A Revista ouviu especialistas e conversou com pessoas que sofrem com os processos alérgicos.
A histamina no corpo
Em resposta ao alérgeno, o sistema imunológico libera várias substâncias, principalmente a histamina, que dilatam os vasos sanguíneos. Elas também aumentam a permeabilidade dos vasos, permitindo o vazamento de líquido para fora deles, o que causa inchaço no corpo, inclusive da glote, dificultando e até impedindo a respiração. A vasodilatação também causa pressão baixa, o que dificulta a chegada de oxigênios aos órgãos e sobrecarrega o coração, podendo causar uma parada cardíaca.
Dieta para mãe e filha
Quando a primeira filha da professora Luisa Maria Ferreira, 29 anos, nasceu, a mãe não precisou fazer nenhuma restrição alimentar. Pelo menos em um primeiro momento. Com poucos dias de vida, porém, Bia, hoje com 2 anos, teve uma assadura. Luísa e a família acreditaram que fosse apenas uma reação à fralda, embora estivesse usando a mesma marca de sempre e trocasse com regularidade. Aconselhada pela nutricionista a tirar o leite da própria dieta para evitar cólicas na filha que amamentava, Luísa se adaptou a uma nova alimentação e o episódio da fralda nunca mais se repetiu.
Quando a professora voltou, aos poucos, a consumir leite e derivados, notou um pouco de sangue nas fezes da garota. “Então, fiz o teste: cortei o leite de novo, e não houve mais sangramento”, relembra. Após uma consulta médica, ficou diagnosticado que Bia tinha alergia à proteína do leite.
Depois de um ano e meio amamentando e sem comer nada com leite, Luisa voltou, aos poucos, à dieta antiga, sem restrições. “Foi uma recomendação médica e eu fiquei tranquila, porque ela já mamava pouco, comia bem”, conta.
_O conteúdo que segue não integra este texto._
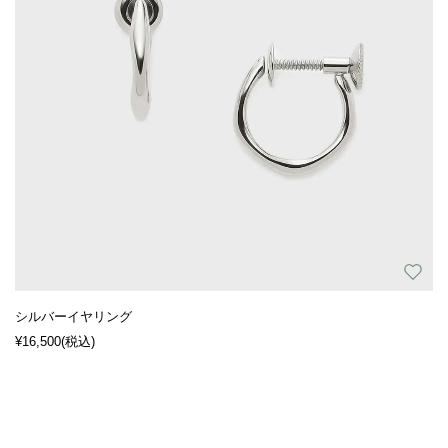
シルバーイヤリング
¥16,500
(税込)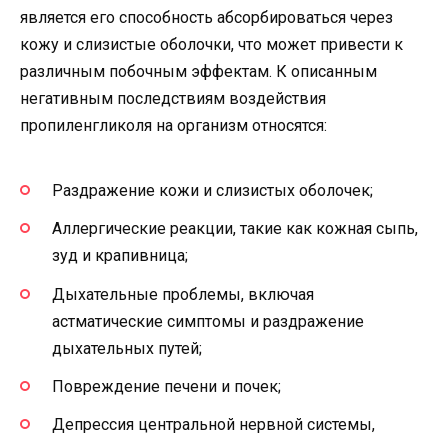
является его способность абсорбироваться через
кожу и слизистые оболочки, что может привести к
различным побочным эффектам. К описанным
негативным последствиям воздействия
пропиленгликоля на организм относятся:
Раздражение кожи и слизистых оболочек;
Аллергические реакции, такие как кожная сыпь,
зуд и крапивница;
Дыхательные проблемы, включая
астматические симптомы и раздражение
дыхательных путей;
Повреждение печени и почек;
Депрессия центральной нервной системы,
Deu certo. A filha não teve mais nenhuma reação. “Foi um alívio. Eu tive que me virar nos 30. O queijo de búfala me satisfazia bem no dia a dia. O mais difícil era ir a restaurantes.”
Ela tem certeza de que chegou a comer fora de casa um alimento feito com manteiga. “Bia teve uma cólica muito forte. Os restaurantes não eram tão preparados. Eu tinha que explicar e verificar”, conta. Com o tempo, foi descobrindo lugares que não usavam leite. A nutricionista dela também a ajudou muito ensinando-a a fazer substituições. “O leite de coco, eu mesma fazia, congelava e usava em vitaminas”, orgulha-se.
O segundo passo era reintroduzir o leite de vaca na alimentação direta de Bia — e não só por meio do leite materno. Primeiro, ofereceram alimentos assados com o ingrediente, como pão de queijo, bolo feito com manteiga. Depois, incluíram também os queijos, um leite hipoalergênico e, recentemente, um leite em pó comum. Foi um caso de sucesso. A alergia passou.
Entenda a diferença
Muita gente confunde intolerância à lactose com alergia à proteína do leite. A primeira é mais comum quando em adultos e idosos. A segunda, em crianças. O gastroenterologista Bernardo Martins explica que a intolerância à lactose é uma condição que a maioria dos brasileiros vai ter.
“O leite possui alguns açúcares, e o mais comum deles é a lactose. Precisamos quebrá-lo para absorvê-lo e fazer a digestão. Mas, para quebrá-lo, precisamos da lactase, cuja capacidade de produzir diminui com a idade. Sem a lactase, a lactose não vai ser absorvida e vai causar desconforto abdominal, diarreia, constipação. Isso é a intolerância”, esclarece. Portanto, os efeitos da intolerância são causados pela própria lactose.
No caso da alergia à proteína do leite, os efeitos são causados pelo próprio corpo. “A proteína é um dos componentes do leite, que é uma união de vários aminoácidos. Quando a gente quebra a proteína para digerir os aminoácidos, uma porção deles fica exposto e gera uma resposta do sistema imunológico, que pode ser rápida, nas primeiras duas horas, ou tardia, alguns dias depois da ingestão, ou ainda mista”, diferencia o gastroenterologista.